What are you actually paying for
Some firms sell advice, some sell software they are paid to place, and some sell hours. Ask plainly what the deliverable is and what it costs. If the answer is vague, or the recommendation always points to one product, treat that as a sign that the advice may not be neutral.
How they handle your data
AI work often means giving someone access to customer records, documents, or internal systems. Ask where your data goes, who can see it, and what happens to it when the work ends. A serious partner has a clear answer. If access is requested before that is settled, slow down.
Whether they will tell you not to buy
A good advisor will sometimes tell you to wait, use a tool you already own, or buy nothing. Ask for an example of when they told a client not to spend. If every conversation ends in a purchase or a bigger project, the incentives may not be on your side.
What you are left with when they leave
Ask what you keep at the end: a written plan, documentation, working access, and the ability to run things without them.

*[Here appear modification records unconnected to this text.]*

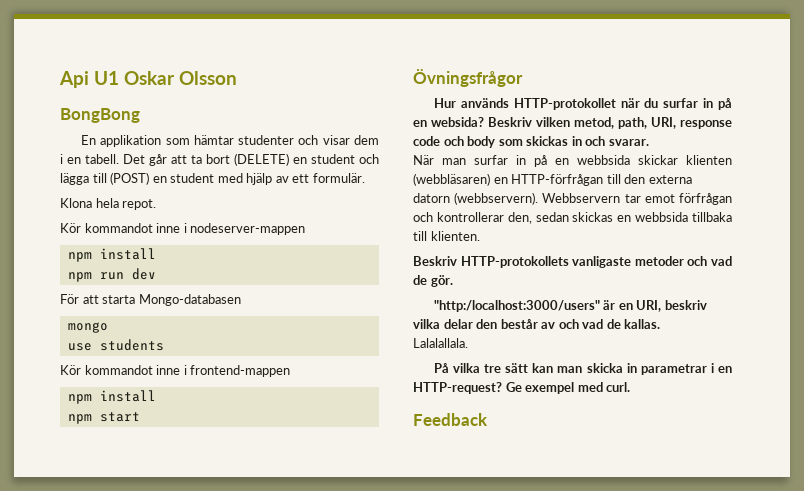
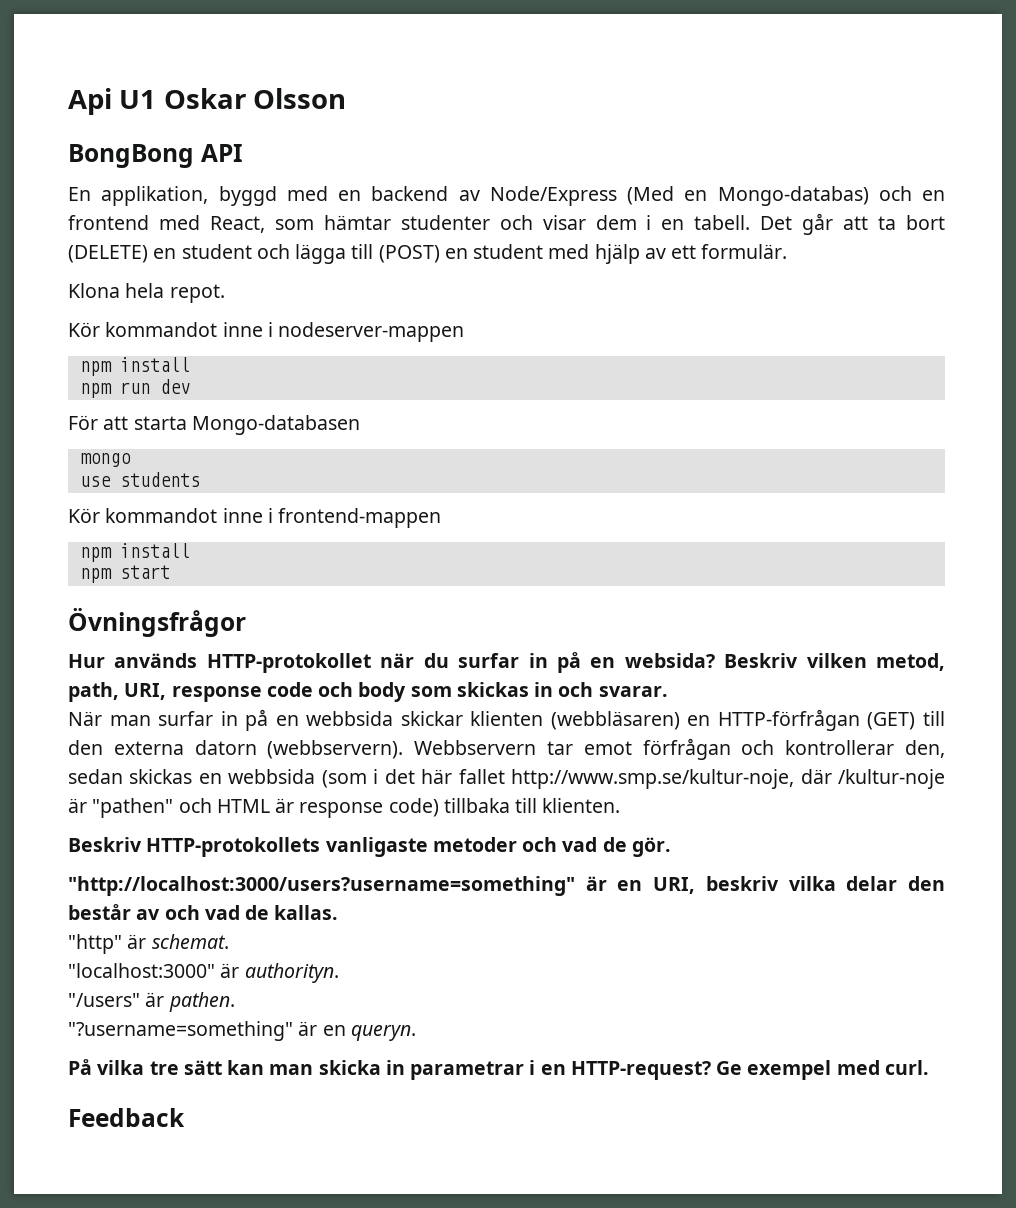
(140, 115) none -> [200,144,243,162] API
[100,135,162,147] applikation -> [101,186,945,206] [68,215,265,233] applikation, byggd med en backend av Node/Express (Med en Mongo-databas) och en frontend med React,
(604, 180) none -> [867,712,916,730] (GET)
(689, 217) none -> [321,769,945,789] [68,798,439,818] (som i det här fallet http://www.smp.se/kultur-noje, där /kultur-noje är "pathen" och HTML är response code)
[433,300,600,312] "http:/localhost:3000/users" -> [68,876,575,896] "http://localhost:3000/users?username=something"
[413,338,468,348] Lalalallala. -> [68,934,229,954] [68,963,339,983] [68,992,235,1012] [68,1021,416,1041] "http" är schemat. // "localhost:3000" är authorityn. // "/users" är pathen. // "?username=something" är en queryn.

Help that leaves you dependent on the provider for every small change is a cost that keeps growing after the invoice is paid.
The short version
- Ask what the deliverable is and what it costs, in plain terms.
- Settle data access and handling before you grant anything.
- A good advisor will sometimes tell you not to buy.
- Make sure you keep a plan and working access when they leave.
- Be wary when every answer points to one product.